The European Union (EU) will fall short in its financing of a global Earth observation system, and the European Space Agency (ESA) might have to scale down its own plans as a result, European government officials said.

More than four months after the government ministers who oversee ESA delivered a clear message of financial support for the joint program, called Global Monitoring for Environment and Security (GMES), the European Commission has been unable to win similar backing from different agencies of the same governments that make up ESA.

The size of the likely funding gap was made clear to government and industry officials attending a GMES conference April 19-20 in Graz, Austria. The meeting was held under the auspices of the Austrian government, which holds the European Union’s rotating presidency, and organized by the European Space Policy Institute, an ESA affiliate headquartered in Vienna.

GMES is envisioned as the second major ESA-European Union space endeavor after the Galileo satellite navigation project, now in development.

ESA and EU officials had agreed that GMES satellites and related development expenses would require about 2.3 billion euros ($2.8 billion) between 2007 and 2013. They further agreed that ESA and the EU should divide equally the financial sponsorship, as they do in Galileo.

That would mean that ESA and the EU would contribute, on average, some 165 million euros per year to GMES hardware development.

But in late 2005 the EU’s seven-year budget plan for research, home to most GMES financing at the EU, was stalled because of wider differences among member states about spending priorities.

The EU’s planned space budget, and with it the GMES investment, has been reduced along with the rest of research spending.

European government sources said Guenter Verheugen, the European Commission’s vice president and director for enterprise and industry, now is saying privately that the commission will have about 200 million euros per year to spend on space projects, of which 85 percent — or 170 million euros — would be spent on GMES hardware and services.

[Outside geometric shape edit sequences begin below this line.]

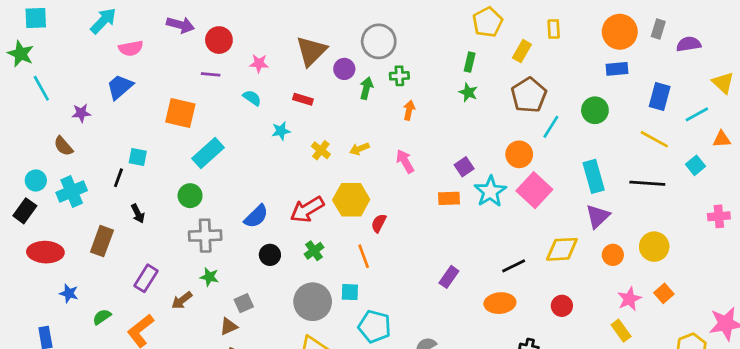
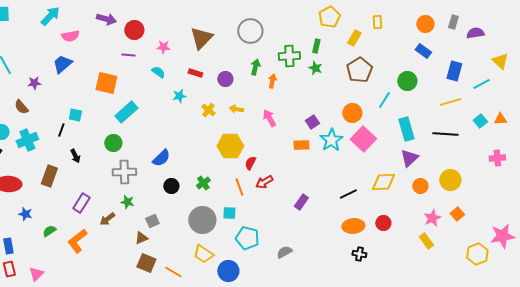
orange circle: (620, 32) -> (425, 24), size x0.7
purple circle: (344, 69) -> (225, 79), moved
blue rectangle: (617, 69) -> (423, 51), turned 42
green cross: (399, 76) -> (289, 56), moved, size x1.5
green arrow: (366, 88) -> (255, 67), moved
cyan line: (551, 127) -> (384, 100), moved
yellow line: (654, 139) -> (450, 102), turned -45
orange triangle: (722, 139) -> (500, 119), moved
yellow arrow: (359, 149) -> (236, 109), turned 32
red arrow: (307, 209) -> (264, 182), moved, size x0.7
orange ellipse: (500, 303) -> (353, 226), moved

Marco Malacarne, head of the EU section that has charge of GMES under Verheugen, confirmed these figures April 20.

The EU had planned to spend much of its GMES investment in stimulating value-added services in environment, agriculture, border control, land and coastline monitoring and other areas.

“Our first priority is to invest in services, not hardware,” Malacarne said in an interview. “ESA assumes that 50 percent of GMES development costs will come from the commission. But that would use up the totality of our planned GMES budget. Obviously we have a problem here. We had planned to spend a minimum of 50 million euros per year on GMES services development, and hopefully a little more.”

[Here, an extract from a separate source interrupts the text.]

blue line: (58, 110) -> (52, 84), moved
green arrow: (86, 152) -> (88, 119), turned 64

Malacarne said the final EU spending figures should be confirmed by July, with the full seven-year research budget in place by the end of the year.

On ESA’s side, GMES has had less trouble in winning government financial support. ESA asked its governments in December for an initial 200 million euros for GMES, with the rest to come once the EU budget was known. ESA governments responded by oversubscribing by 26 percent.

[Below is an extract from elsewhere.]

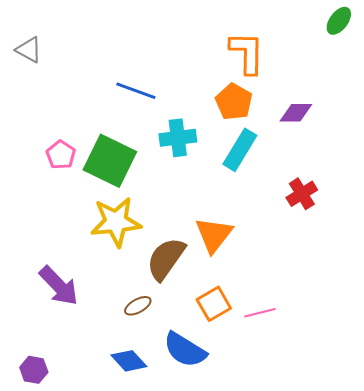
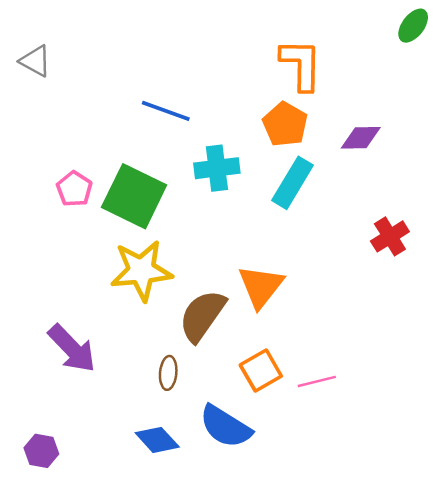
red cross: (302, 194) -> (390, 236), moved
brown ellipse: (138, 306) -> (168, 373), turned -56

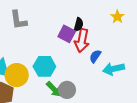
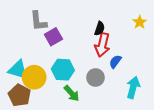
purple square: (67, 34) -> (53, 37), moved, turned 30
cyan arrow: (114, 69) -> (133, 87), moved, turned 115
gray circle: (67, 90) -> (95, 77), moved

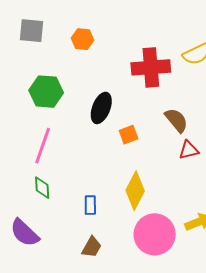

“Have you seen any other program where someone asked for money for a publicly funded program and received 26 percent more than asked for? I have not seen this before,” ESA Director-General Jean-Jacques Dordain said in remarks prepared for the April 19-20 Graz conference. Dordain conceded that “the real test will come later” when the GMES budget rises into the billions of euros.

ESA governments subscribed to GMES on the assumption that the EU would commit to a 50-percent share of the program’s development costs. If the EU falls short, it may call into question the commitments made to ESA by its member governments.

Volker Liebig, ESA’s director for Earth observation, said ESA probably would be able to retain its current GMES plans even if it ends up paying slightly more than 50 percent. But in an April 20 interview he said it was unclear how unbalanced the ESA-EU roles could become before threatening the current GMES plans.

Buoyed by the support of its governments for GMES, ESA is preparing to solicit bids for three GMES satellites, called Sentinels, for launch starting at the end of the decade.

These plans may need to be put on hold if ESA’s GMES partner, the EU, turns out to be a junior partner. The EU, Dordain said, “holds the key in its hands on whether or not ESA will succeed in launching the Sentinels.”